L’Afer veut pouvoir s’ouvrir à d’autres partenaires qu’Aviva
Les relations entre l’Afer et Aviva continuent d’alimenter les rumeurs. Mais contrairement aux affirmations de La Lettre A d’hier, l’assemblée générale de l’association d’épargnants, prévue le 25 juin, ne devrait pas remettre en cause son partenariat avec l’assureur britannique. Son contrat collectif avec Aviva n’a «pas de date de fin», assure l’association.
Une résolution présentée par un groupe d’adhérents propose bien de «négocier avec le groupe Aviva le partage avec ces derniers de la gestion de leurs 46 milliards d’euros» d’encours pour le compte de l’Afer. Ses chances de récolter un vote positif sont toutefois minces, l’association recommandant à ses membres de voter contre.

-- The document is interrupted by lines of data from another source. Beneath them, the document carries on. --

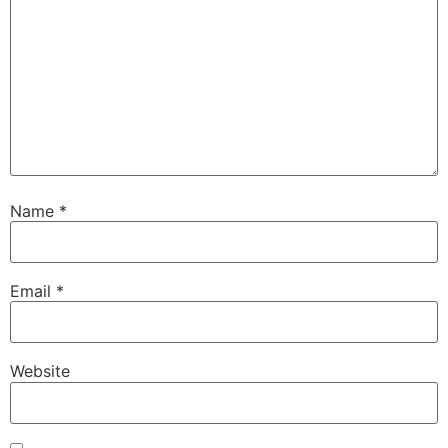
Name
*
Email
*
Website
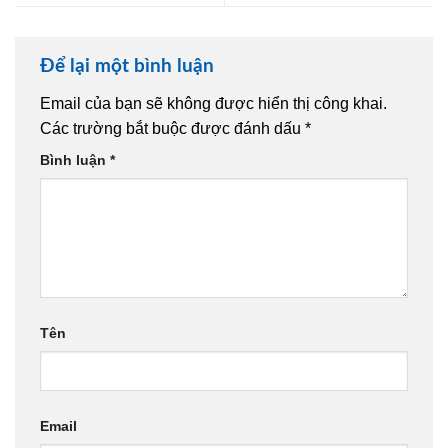
Để lại một bình luận
Email của bạn sẽ không được hiển thị công khai.
Các trường bắt buộc được đánh dấu
*
Bình luận
*
Tên
Email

Le conseil d’administration de l’Afer soumet en revanche au vote une résolution lui donnant «mandat […] d’agir dans un objectif de diversification des gérants et d’amélioration de l’offre dans l’intérêt des adhérents». L’essentiel de ses encours est actuellement concentré dans un fonds en euros de 40 milliards d’euros. Face à une décollecte d’un milliard d’euros en 2011 et à la baisse des taux, l’Afer pourrait créer de nouvelles poches en unités de compte (UC) avec Aviva Investors France, ou bien avec d’autres gestionnaire d’actifs.
«En tant qu’assureur, nous sommes tout à fait ouverts à lancer un appel d’offres avec l’Afer pour ouvrir son contrat à d’autres gérants sur les UC, car la question ne se pose pas pour le fonds en euros, renchérit Caroline Desaegher, directrice de la communication d’Aviva France. Aviva Investors France en a déjà créé plusieurs pour l’Afer (immobilier, obligations 2017 et Amérique), mais n’a pas d’expertises sur toutes les classes d’actifs». Une nouvelle brèche pourrait donc s’ouvrir, après le lancement, il y a quelques années, de l’UC Opensfer. Confiée à deux autres sociétés de gestion, elles n’est plus commercialisée.
Conscient de la nécessité de se diversifier et de sa dépendance à l’Afer, qui représente la moitié de ses encours, Aviva Investors France a créé une «pépinière» en interne pour lancer de nouveaux produits. La compagnie Aviva France veut également assurer ses arrières. Avec l’Afer, «nous réfléchissons ensemble au lancement d’un contrat euro-croissance», assure Caroline Desaegher. Préconisé par le rapport Berger-Lefebvre, le successeur de l’eurodiversifié n’existe encore que sur le papier.